Councils encouraged to apply for funds as new NSW coastal legislation commences

NSW Environment Minister Gabrielle Upton and Planning Minister Anthony Roberts have welcomed the commencement of the NSW Coastal Management Act.

Aerial view, Kiama Harbour Light is an active lighthouse at Blowhole Point, south of Kiama Harbour

The NSW Government worked with councils to deliver the new legislative and regulatory framework to support the coordinated planning and management of the State's coastal areas.

Minister for the Environment Gabrielle Upton said councils are being encouraged to take full advantage of the significant $83.6 million funding package available to support councils to implement the reforms.

"The introduction of the Act is another step towards a modern and integrated way of managing our exceptional coastal areas, to benefit our coastal communities and the whole of NSW," Ms Upton said.

"The new Coastal Management Manual is a key part of the reforms.

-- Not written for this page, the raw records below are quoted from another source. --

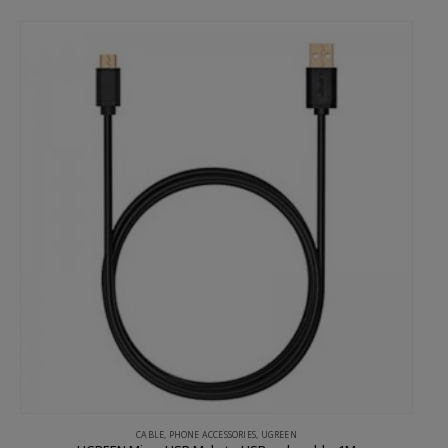
CABLE
,
PHONE ACCESSORIES
,
UGREEN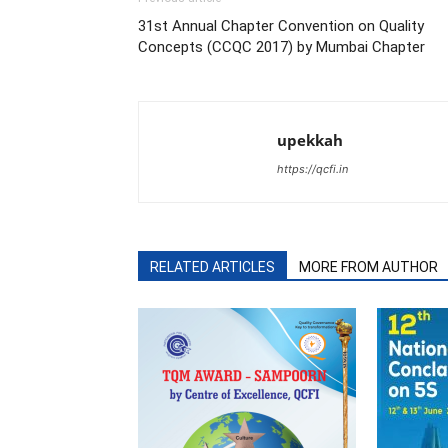
31st Annual Chapter Convention on Quality
Concepts (CCQC 2017) by Mumbai Chapter
upekkah
https://qcfi.in
RELATED ARTICLES
MORE FROM AUTHOR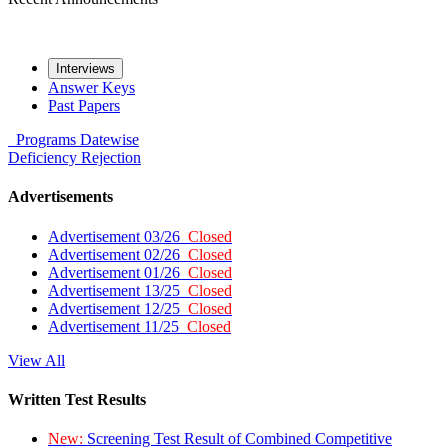
Interviews
Answer Keys
Past Papers
Programs
Datewise
Deficiency
Rejection
Advertisements
Advertisement 03/26
Closed
Advertisement 02/26
Closed
Advertisement 01/26
Closed
Advertisement 13/25
Closed
Advertisement 12/25
Closed
Advertisement 11/25
Closed
View All
Written Test Results
New:
Screening Test Result of Combined Competitive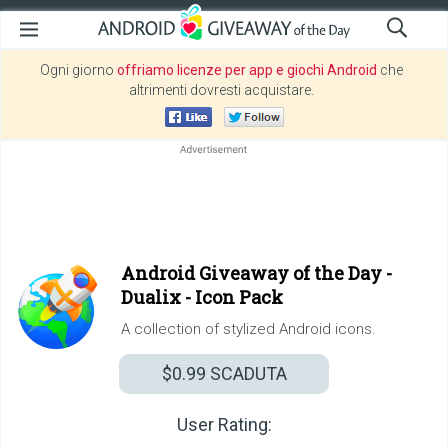
Ogni giorno
offriamo licenze per app e giochi Android
che
altrimenti dovresti acquistare.
Android Giveaway of the Day -
Dualix - Icon Pack
A collection of stylized Android icons.
$0.99
SCADUTA
User Rating: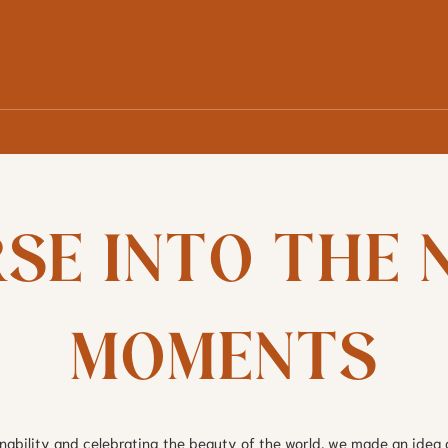
SE INTO THE N
MOMENTS
inability and celebrating the beauty of the world, we made an idea 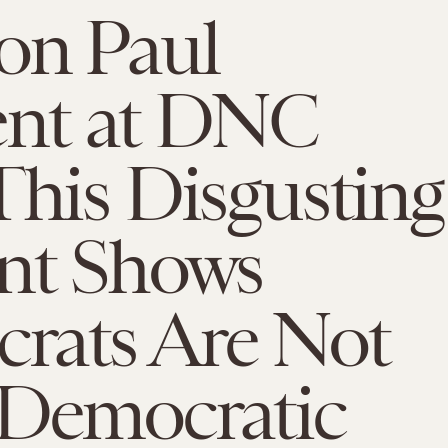
on Paul
nt at DNC
This Disgusting
ent Shows
rats Are Not
 Democratic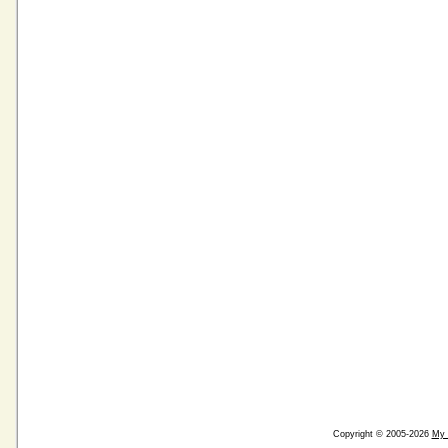
Copyright © 2005-2026
My 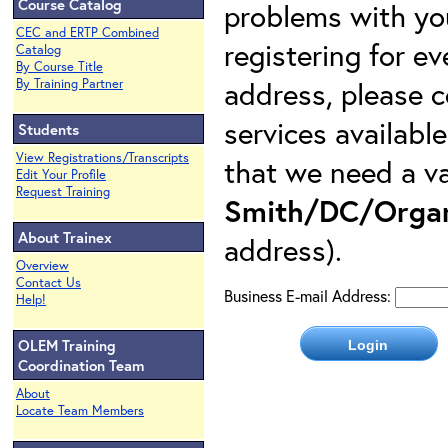
Course Catalog
problems with yo
CEC and ERTP Combined
registering for e
Catalog
By Course Title
address, please c
By Training Partner
services availabl
Students
View Registrations/Transcripts
that we need a va
Edit Your Profile
Request Training
Smith/DC/Organ
About Trainex
address).
Overview
Contact Us
Business E-mail Address:
Help!
OLEM Training
Coordination Team
About
Locate Team Members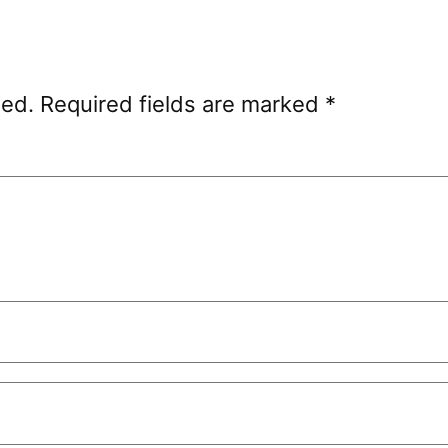
hed.
Required fields are marked
*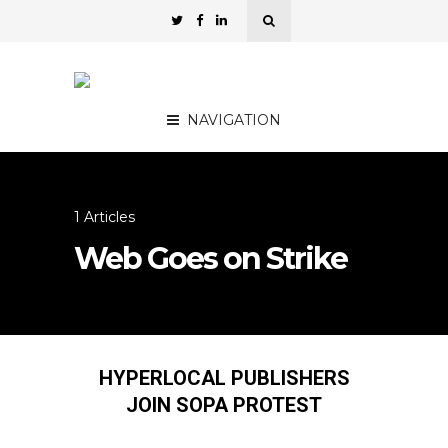
NAVIGATION
1 Articles
Web Goes on Strike
HYPERLOCAL PUBLISHERS
JOIN SOPA PROTEST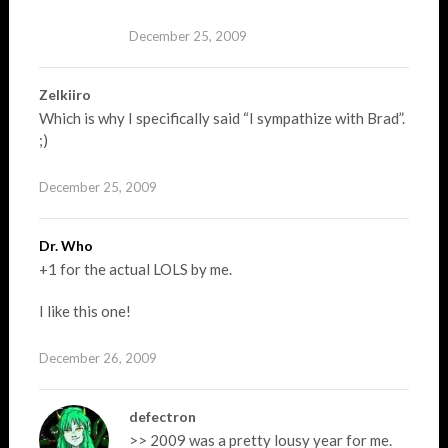
December 25, 2009
Zelkiiro
Which is why I specifically said “I sympathize with Brad”.
;)
December 25, 2009
Dr. Who
+1 for the actual LOLS by me.
I like this one!
December 26, 2009
defectron
>> 2009 was a pretty lousy year for me.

It provides a step-by-step guidance to coastal councils for preparing coastal management programs with their communities."

Minister for Planning Anthony Roberts said the reform package sets out clear outcomes for our coastal areas that councils would apply to make better decisions for the benefit of our coastal communities, environments and economy.

"The new Act and state environmental planning policy are now more integrated and long-term focused and will improve the quality of on-ground actions and development in coastal areas," Mr Roberts said.

"Councils will be equipped to approach the coastal issues most important to their local communities using the best available science and strategic planning tools.

"Our new state environmental planning policy gives detailed guidance on planning considerations for our most valued and sensitive coastal assets. We also have detailed, interactive mapping that is far more user-friendly and supports better planning decisions."

Ms Upton said that the Act includes transitional provisions that allow councils to move towards the new arrangements over time.

"Many councils have already undertaken a significant amount of work to prepare coastal zone management plans under the current laws, and they will not be expected to start over," Ms Upton said.

"Councils that already have certified plans in place, or that have submitted plans for certification, will have until 2021 to update to a coastal management program.

The Office of Environment and Heritage and the Department of Planning will continue to support councils through this process with grant funding, operational guidance and expert technical advice.